Task statement> All lines holding the word "user" in the listing below need to be copied.
· · ·
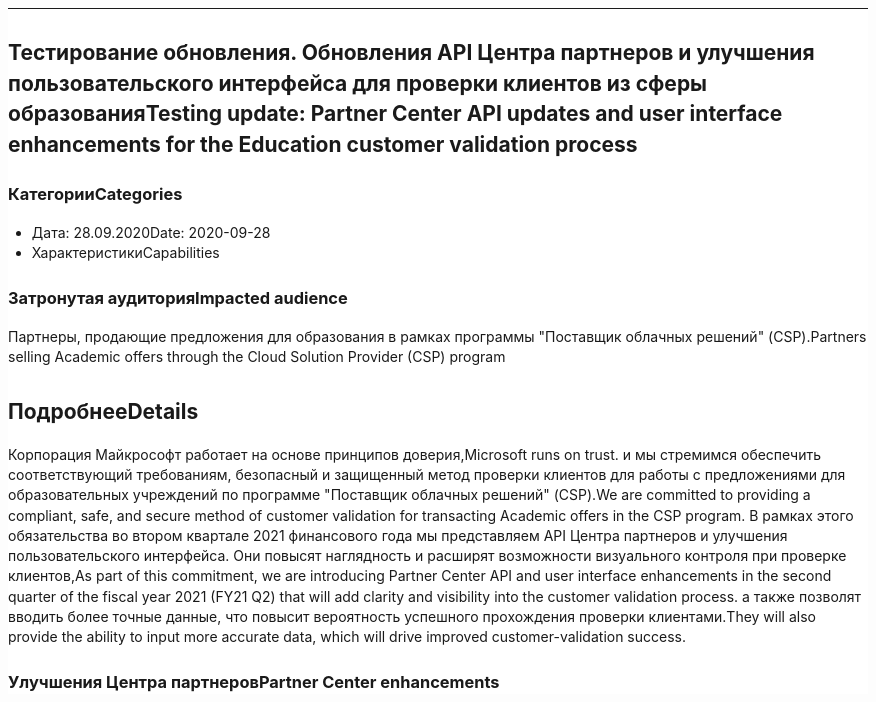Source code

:________________
## <a name="testing-update-partner-center-api-updates-and-user-interface-enhancements-for-the-education-customer-validation-process"></a><a name="14"></a><span data-ttu-id="45f17-183">Тестирование обновления. Обновления API Центра партнеров и улучшения пользовательского интерфейса для проверки клиентов из сферы образования</span><span class="sxs-lookup"><span data-stu-id="45f17-183">Testing update: Partner Center API updates and user interface enhancements for the Education customer validation process</span></span> 

### <a name="categories"></a><span data-ttu-id="45f17-184">Категории</span><span class="sxs-lookup"><span data-stu-id="45f17-184">Categories</span></span>

- <span data-ttu-id="45f17-185">Дата: 28.09.2020</span><span class="sxs-lookup"><span data-stu-id="45f17-185">Date: 2020-09-28</span></span>
- <span data-ttu-id="45f17-186">Характеристики</span><span class="sxs-lookup"><span data-stu-id="45f17-186">Capabilities</span></span>
 
### <a name="impacted-audience"></a><span data-ttu-id="45f17-187">Затронутая аудитория</span><span class="sxs-lookup"><span data-stu-id="45f17-187">Impacted audience</span></span>

<span data-ttu-id="45f17-188">Партнеры, продающие предложения для образования в рамках программы "Поставщик облачных решений" (CSP).</span><span class="sxs-lookup"><span data-stu-id="45f17-188">Partners selling Academic offers through the Cloud Solution Provider (CSP) program</span></span>

## <a name="details"></a><span data-ttu-id="45f17-189">Подробнее</span><span class="sxs-lookup"><span data-stu-id="45f17-189">Details</span></span>

<span data-ttu-id="45f17-190">Корпорация Майкрософт работает на основе принципов доверия,</span><span class="sxs-lookup"><span data-stu-id="45f17-190">Microsoft runs on trust.</span></span> <span data-ttu-id="45f17-191">и мы стремимся обеспечить соответствующий требованиям, безопасный и защищенный метод проверки клиентов для работы с предложениями для образовательных учреждений по программе "Поставщик облачных решений" (CSP).</span><span class="sxs-lookup"><span data-stu-id="45f17-191">We are committed to providing a compliant, safe, and secure method of customer validation for transacting Academic offers in the CSP program.</span></span> <span data-ttu-id="45f17-192">В рамках этого обязательства во втором квартале 2021 финансового года мы представляем API Центра партнеров и улучшения пользовательского интерфейса. Они повысят наглядность и расширят возможности визуального контроля при проверке клиентов,</span><span class="sxs-lookup"><span data-stu-id="45f17-192">As part of this commitment, we are introducing Partner Center API and user interface enhancements in the second quarter of the fiscal year 2021 (FY21 Q2) that will add clarity and visibility into the customer validation process.</span></span> <span data-ttu-id="45f17-193">а также позволят вводить более точные данные, что повысит вероятность успешного прохождения проверки клиентами.</span><span class="sxs-lookup"><span data-stu-id="45f17-193">They will also provide the ability to input more accurate data, which will drive improved customer-validation success.</span></span>  

### <a name="partner-center-enhancements"></a><span data-ttu-id="45f17-194">Улучшения Центра партнеров</span><span class="sxs-lookup"><span data-stu-id="45f17-194">Partner Center enhancements</span></span>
· · ·
Result for this task>
## <a name="testing-update-partner-center-api-updates-and-user-interface-enhancements-for-the-education-customer-validation-process"></a><a name="14"></a><span data-ttu-id="45f17-183">Тестирование обновления. Обновления API Центра партнеров и улучшения пользовательского интерфейса для проверки клиентов из сферы образования</span><span class="sxs-lookup"><span data-stu-id="45f17-183">Testing update: Partner Center API updates and user interface enhancements for the Education customer validation process</span></span> 
<span data-ttu-id="45f17-190">Корпорация Майкрософт работает на основе принципов доверия,</span><span class="sxs-lookup"><span data-stu-id="45f17-190">Microsoft runs on trust.</span></span> <span data-ttu-id="45f17-191">и мы стремимся обеспечить соответствующий требованиям, безопасный и защищенный метод проверки клиентов для работы с предложениями для образовательных учреждений по программе "Поставщик облачных решений" (CSP).</span><span class="sxs-lookup"><span data-stu-id="45f17-191">We are committed to providing a compliant, safe, and secure method of customer validation for transacting Academic offers in the CSP program.</span></span> <span data-ttu-id="45f17-192">В рамках этого обязательства во втором квартале 2021 финансового года мы представляем API Центра партнеров и улучшения пользовательского интерфейса. Они повысят наглядность и расширят возможности визуального контроля при проверке клиентов,</span><span class="sxs-lookup"><span data-stu-id="45f17-192">As part of this commitment, we are introducing Partner Center API and user interface enhancements in the second quarter of the fiscal year 2021 (FY21 Q2) that will add clarity and visibility into the customer validation process.</span></span> <span data-ttu-id="45f17-193">а также позволят вводить более точные данные, что повысит вероятность успешного прохождения проверки клиентами.</span><span class="sxs-lookup"><span data-stu-id="45f17-193">They will also provide the ability to input more accurate data, which will drive improved customer-validation success.</span></span>  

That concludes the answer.